— REQUIRED WORK —
Gather all lines from the material that contain the word "client".

─── EXERCISE MATERIALS ───

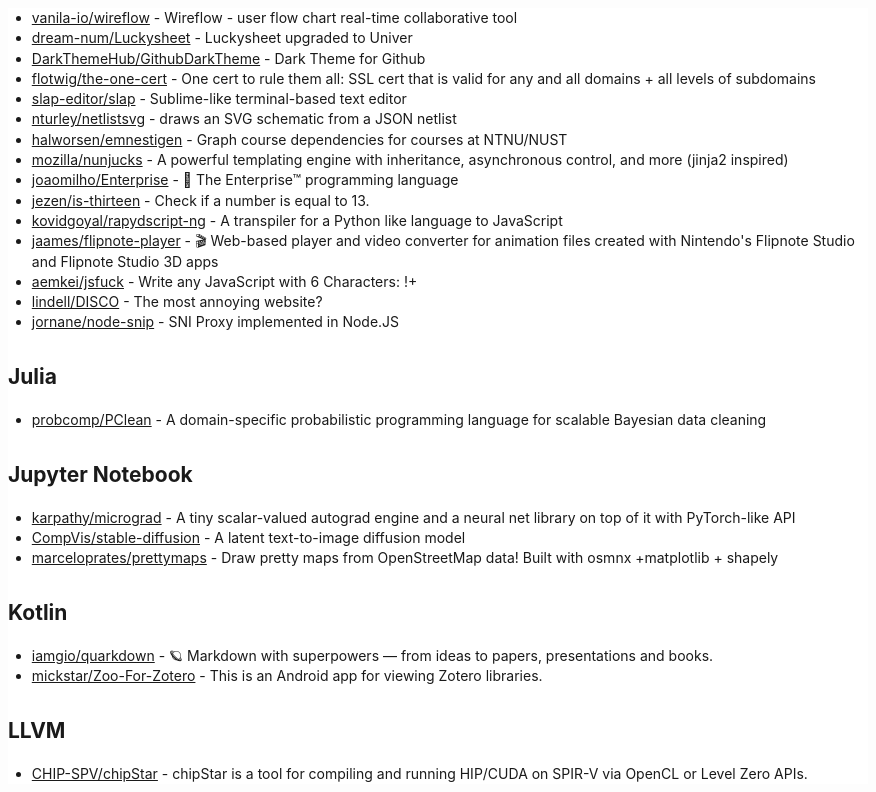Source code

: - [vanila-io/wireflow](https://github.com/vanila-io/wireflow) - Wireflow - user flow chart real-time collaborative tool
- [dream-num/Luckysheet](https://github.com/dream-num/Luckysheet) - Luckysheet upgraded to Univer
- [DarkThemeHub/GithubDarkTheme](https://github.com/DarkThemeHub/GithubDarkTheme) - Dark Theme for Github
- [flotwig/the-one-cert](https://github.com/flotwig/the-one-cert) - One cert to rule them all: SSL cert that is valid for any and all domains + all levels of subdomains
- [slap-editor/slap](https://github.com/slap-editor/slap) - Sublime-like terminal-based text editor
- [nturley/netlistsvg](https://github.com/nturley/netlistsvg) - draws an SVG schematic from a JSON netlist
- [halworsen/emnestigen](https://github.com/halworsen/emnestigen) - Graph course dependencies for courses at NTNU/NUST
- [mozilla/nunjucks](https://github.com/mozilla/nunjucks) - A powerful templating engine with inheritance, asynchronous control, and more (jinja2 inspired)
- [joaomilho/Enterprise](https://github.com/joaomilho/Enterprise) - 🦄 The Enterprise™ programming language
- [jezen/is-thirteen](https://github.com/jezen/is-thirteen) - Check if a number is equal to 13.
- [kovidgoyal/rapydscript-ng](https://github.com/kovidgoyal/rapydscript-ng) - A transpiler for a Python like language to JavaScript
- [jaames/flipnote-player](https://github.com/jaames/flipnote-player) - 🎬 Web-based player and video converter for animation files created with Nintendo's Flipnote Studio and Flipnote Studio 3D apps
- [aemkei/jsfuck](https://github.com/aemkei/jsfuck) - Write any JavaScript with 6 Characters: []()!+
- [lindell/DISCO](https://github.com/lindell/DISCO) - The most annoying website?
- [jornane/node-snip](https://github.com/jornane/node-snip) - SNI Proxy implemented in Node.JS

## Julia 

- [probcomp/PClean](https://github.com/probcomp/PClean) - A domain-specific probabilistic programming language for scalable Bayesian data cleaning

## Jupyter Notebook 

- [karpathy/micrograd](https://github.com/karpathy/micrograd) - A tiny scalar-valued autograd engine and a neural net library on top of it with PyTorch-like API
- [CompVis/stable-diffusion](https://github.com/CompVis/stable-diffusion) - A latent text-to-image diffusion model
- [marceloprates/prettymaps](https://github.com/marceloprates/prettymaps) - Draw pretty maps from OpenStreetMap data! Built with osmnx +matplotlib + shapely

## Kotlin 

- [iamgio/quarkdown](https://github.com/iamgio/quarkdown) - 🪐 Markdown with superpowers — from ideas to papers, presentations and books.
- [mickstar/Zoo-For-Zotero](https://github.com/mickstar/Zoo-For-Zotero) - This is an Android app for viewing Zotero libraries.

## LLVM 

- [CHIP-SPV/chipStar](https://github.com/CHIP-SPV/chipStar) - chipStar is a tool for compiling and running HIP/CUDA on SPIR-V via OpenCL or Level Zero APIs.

───
─── EXERCISE MATERIALS ───

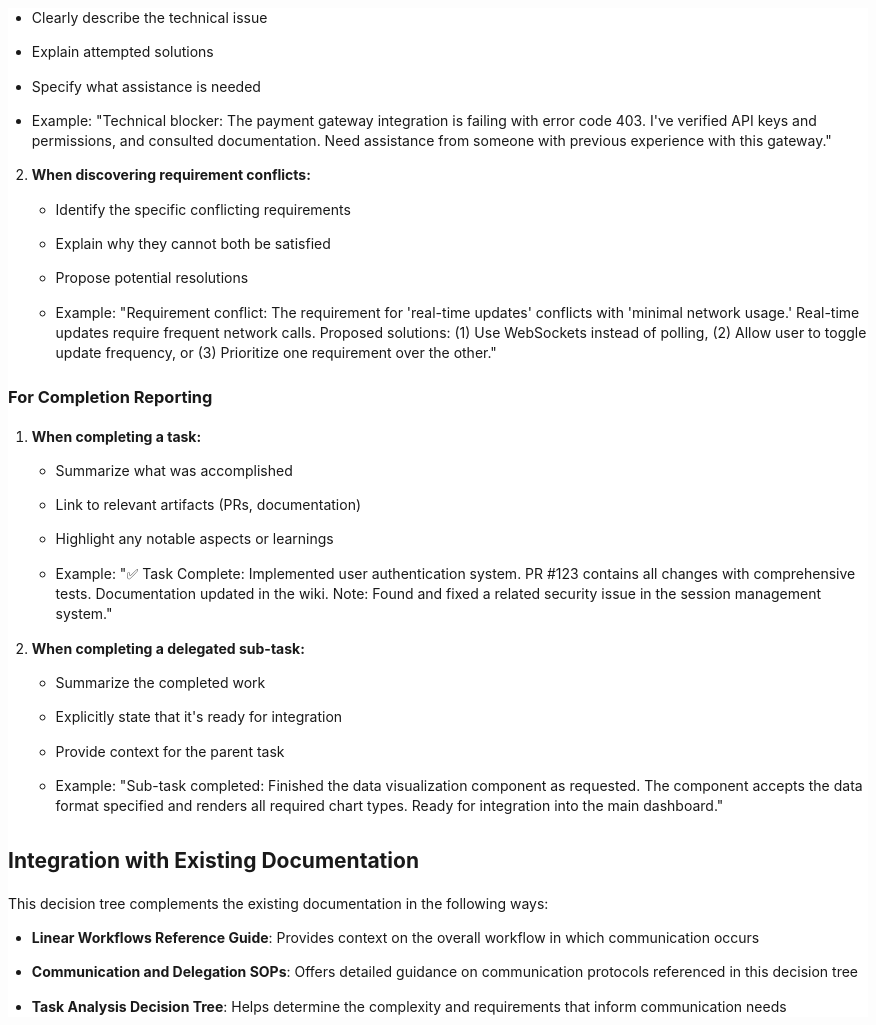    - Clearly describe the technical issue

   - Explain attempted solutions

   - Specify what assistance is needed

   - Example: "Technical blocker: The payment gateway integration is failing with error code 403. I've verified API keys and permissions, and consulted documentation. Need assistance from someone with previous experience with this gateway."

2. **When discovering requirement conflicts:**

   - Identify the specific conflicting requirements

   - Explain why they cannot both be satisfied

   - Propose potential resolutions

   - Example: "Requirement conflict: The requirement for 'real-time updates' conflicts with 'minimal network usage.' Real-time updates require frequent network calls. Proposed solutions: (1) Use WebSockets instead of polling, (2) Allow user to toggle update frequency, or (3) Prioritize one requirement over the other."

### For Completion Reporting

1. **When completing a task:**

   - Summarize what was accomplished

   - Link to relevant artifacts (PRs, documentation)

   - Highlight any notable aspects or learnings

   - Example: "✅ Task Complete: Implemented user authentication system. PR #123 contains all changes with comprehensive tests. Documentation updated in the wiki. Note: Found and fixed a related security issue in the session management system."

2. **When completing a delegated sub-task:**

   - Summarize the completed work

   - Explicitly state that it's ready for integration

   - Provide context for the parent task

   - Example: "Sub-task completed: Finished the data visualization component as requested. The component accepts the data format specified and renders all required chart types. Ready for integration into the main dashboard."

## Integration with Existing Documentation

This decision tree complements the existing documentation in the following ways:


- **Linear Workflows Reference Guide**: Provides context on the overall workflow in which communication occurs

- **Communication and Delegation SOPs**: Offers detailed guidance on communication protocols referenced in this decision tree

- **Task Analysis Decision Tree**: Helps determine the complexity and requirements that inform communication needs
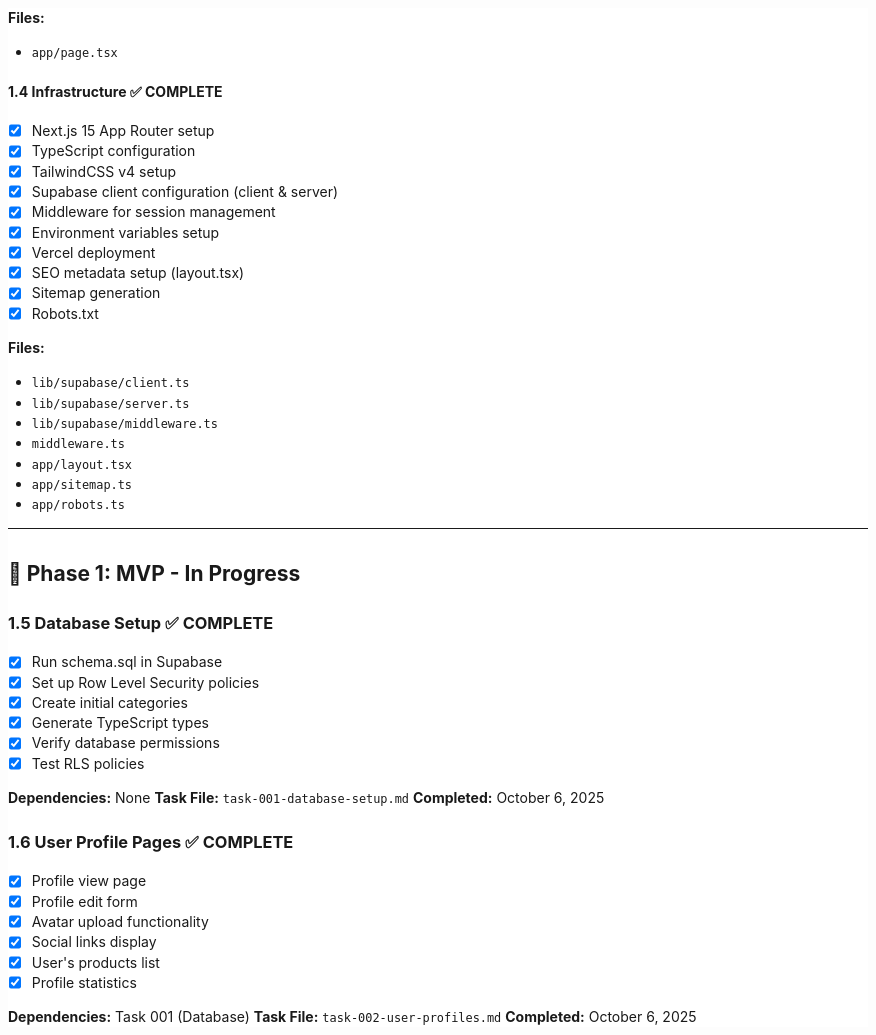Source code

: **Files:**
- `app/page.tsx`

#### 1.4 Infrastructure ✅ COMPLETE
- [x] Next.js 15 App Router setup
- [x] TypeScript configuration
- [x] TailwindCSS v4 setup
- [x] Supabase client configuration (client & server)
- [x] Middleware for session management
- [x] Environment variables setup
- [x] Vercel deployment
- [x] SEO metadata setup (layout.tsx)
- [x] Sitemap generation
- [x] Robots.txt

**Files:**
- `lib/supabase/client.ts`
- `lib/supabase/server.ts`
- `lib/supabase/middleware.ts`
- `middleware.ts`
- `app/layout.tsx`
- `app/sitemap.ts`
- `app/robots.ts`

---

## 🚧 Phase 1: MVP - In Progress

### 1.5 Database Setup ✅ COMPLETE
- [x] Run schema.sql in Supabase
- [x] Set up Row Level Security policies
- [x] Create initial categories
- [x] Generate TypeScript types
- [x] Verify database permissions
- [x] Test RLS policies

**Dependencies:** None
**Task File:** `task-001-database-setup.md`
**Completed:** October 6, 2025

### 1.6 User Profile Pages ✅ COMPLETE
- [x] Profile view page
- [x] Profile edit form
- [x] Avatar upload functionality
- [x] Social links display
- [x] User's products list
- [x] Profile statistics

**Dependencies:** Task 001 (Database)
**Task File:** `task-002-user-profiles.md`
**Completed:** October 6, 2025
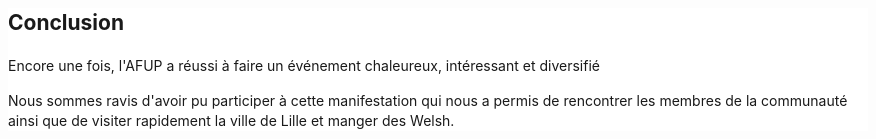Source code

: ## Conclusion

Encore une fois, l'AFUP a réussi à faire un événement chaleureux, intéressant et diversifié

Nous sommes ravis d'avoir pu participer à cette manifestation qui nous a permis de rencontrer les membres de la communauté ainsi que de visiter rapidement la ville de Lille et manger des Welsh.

───

— TASK RESPONSE —
- [x] Supabase client configuration (client & server)
- `lib/supabase/client.ts`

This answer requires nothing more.